D) Nah my doctor actually filled out stuff for us. I remember my family doctor basically telling me that if the stuff wasn’t filled out exact then the government would likely try to deny Ben the care he needed. We had a couple of sessions with councillors and other experts but not many. I was against giving my son meds cause for Ben it’s like he might have gotten a boost from the meds but they wouldn’t have helped his other challenges. Like I remember telling him “stick up for your friends” and later some dude in his grade stole Ben’s friend’s dollar. Ben said “give it back” but the kid wouldn’t. Ben head butted the kid. My wife was mad as hell at me and told me it was my fault for telling Ben to stick up for his friends. I wouldn’t tell Ben not to stick up for his friend’s cause I think a good man protects those he cares about. I had to teach Ben to try to work around the violence like you and me learned how to do over the years. Teach him how to use his words first and not just haul off and hit someone that had done something wrong to someone.
S) I’ve known you for years and we both know you are on the spectrum, that Ben gets it from you for the most part, were you ever able to get a formal diagnosis?
D) I feel like I’ll be long dead before they finally figure it out. But I don’t mind if I don’t get the help cause my son Ben did. He has done well with work, he has become his own person and his life was better than ours brother.
S) Do you tell your employers or other people about your autistic challenges? In Ben’s inter view he said he stopped telling employers cause he noticed they treated him differently after he made it known.
D) Yea that’s my experience as well. I actually worried about him all the time cause he got picked on about his autism. I didn’t want him being picked on. That’s when I started putting together I was autistic but my folks had beat it out of me and I didn’t know what was what. My dad broke my arm with a wrench one time after I tried to drive the car when I was nine. My mom punched and kicked me, made me swallow soap when I did autistic stuff. The same kind of stuff I noticed Ben would do as a kid. I guess I figured as a kid that I sort of caused it. Now I realized autism causes it.
S) I’m so sorry.
D) Eh, I got therapy and stuff. Didn’t help much, I don’t talk to my folks anymore. As of two years ago I haven’t talked to em.
S) You didn’t get any info from doctors about Ben?
D) The doctors, it’s like they didn’t want me there. They gave the little info we got to my wife. They didn’t want me involved. The little info we got my wife read but it wasn’t a lot. I felt so bad for Ben back then I took him everywhere with me that I could. We’d go to sessions with doctors but they never gave us anything to take home. My wife and I wanted to continue the lessons with Ben at home but the doctors wouldn’t give us anything to take home.
S) Do you have any advice you’d like to impart on parents?
D) Write EVERYTHING down. Get copies from doctors anywhere you can. Some parents, like me, are also autistic like their kids. They need to be told stuff over and over again, keep trying.
Sean Leal is on a mission to advocate both for mental health awareness and for Autism awareness as well as care. After looking back on the tragedy and abuse he suffered in his childhood he spent eight years in therapy and was diagnosed with level one Autism at the age of thirty-two. After his diagnosis other members of his family were tested for ASD as well. His brother, sister and uncle have been formally diagnosed with ASD as well as several of their children.

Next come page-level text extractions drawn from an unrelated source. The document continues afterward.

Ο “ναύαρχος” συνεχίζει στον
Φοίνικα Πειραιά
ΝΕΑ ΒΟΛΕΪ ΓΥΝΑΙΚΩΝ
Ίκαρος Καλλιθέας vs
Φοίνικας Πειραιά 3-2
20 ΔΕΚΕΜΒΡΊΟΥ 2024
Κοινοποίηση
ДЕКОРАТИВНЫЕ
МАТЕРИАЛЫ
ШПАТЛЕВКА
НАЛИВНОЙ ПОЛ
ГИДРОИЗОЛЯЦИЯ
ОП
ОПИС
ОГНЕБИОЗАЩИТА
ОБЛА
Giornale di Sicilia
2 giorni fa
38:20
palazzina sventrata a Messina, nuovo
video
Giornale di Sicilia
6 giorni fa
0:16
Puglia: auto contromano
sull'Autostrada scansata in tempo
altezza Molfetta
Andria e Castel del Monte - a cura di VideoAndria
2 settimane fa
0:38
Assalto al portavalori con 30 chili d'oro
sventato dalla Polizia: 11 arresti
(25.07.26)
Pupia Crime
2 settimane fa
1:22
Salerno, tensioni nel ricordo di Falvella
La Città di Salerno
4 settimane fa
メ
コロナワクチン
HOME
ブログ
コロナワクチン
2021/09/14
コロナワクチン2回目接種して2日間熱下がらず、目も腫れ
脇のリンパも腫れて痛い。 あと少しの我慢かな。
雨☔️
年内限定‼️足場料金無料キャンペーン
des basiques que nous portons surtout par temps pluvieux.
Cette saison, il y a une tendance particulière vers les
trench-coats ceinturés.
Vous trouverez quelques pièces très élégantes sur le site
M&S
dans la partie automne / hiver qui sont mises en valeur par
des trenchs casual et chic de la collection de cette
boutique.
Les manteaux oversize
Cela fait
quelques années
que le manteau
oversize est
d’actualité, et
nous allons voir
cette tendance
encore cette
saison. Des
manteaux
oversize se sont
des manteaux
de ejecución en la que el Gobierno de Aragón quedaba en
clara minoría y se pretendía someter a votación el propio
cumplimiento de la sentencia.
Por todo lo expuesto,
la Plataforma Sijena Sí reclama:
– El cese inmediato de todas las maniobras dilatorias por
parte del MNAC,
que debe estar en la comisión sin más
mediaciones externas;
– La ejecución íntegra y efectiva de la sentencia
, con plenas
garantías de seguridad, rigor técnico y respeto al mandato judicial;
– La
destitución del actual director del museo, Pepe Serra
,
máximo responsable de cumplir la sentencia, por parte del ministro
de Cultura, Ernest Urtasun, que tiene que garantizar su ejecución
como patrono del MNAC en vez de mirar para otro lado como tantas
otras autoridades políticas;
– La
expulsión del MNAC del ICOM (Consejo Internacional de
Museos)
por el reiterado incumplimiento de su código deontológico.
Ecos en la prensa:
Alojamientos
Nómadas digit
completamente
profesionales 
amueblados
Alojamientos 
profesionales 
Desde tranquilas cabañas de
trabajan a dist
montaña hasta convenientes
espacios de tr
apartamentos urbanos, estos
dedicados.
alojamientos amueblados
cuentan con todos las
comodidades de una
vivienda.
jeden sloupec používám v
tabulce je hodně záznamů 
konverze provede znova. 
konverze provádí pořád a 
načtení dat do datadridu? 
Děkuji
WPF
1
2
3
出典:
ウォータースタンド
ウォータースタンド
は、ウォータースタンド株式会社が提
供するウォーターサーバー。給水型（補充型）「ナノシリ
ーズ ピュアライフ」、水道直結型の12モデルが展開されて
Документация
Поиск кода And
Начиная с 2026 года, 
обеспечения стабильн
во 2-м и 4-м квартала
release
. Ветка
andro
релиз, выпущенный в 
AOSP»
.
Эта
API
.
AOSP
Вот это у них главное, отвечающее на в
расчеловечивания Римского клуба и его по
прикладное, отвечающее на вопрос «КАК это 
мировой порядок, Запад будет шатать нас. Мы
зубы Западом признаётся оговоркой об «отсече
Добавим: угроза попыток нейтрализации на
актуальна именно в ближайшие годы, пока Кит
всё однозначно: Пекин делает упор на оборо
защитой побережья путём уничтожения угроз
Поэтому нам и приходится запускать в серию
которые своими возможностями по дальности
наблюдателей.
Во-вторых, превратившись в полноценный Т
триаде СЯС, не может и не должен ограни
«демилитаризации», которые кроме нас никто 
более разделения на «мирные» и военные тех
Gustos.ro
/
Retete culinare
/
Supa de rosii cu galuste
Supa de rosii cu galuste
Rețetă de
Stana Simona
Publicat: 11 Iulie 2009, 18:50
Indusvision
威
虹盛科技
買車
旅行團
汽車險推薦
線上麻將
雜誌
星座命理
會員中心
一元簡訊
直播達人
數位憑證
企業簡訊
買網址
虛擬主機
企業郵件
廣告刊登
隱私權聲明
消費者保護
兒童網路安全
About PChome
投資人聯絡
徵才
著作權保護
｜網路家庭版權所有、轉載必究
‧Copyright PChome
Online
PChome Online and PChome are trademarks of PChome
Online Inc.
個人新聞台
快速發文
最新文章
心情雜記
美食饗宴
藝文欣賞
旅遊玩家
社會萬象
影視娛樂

After helping his family learn more about the Autism spectrum he is very excited to be given the opportunity to volunteer and write for ASO. It is his hope that the book he has written, an autobiography of his life, will one day be published so that he might pursue his dream career of being a writer and published author. He considers his autistic traits to be a gift, they absolutely are the reason he survived what he did and he is proud to be on the spectrum.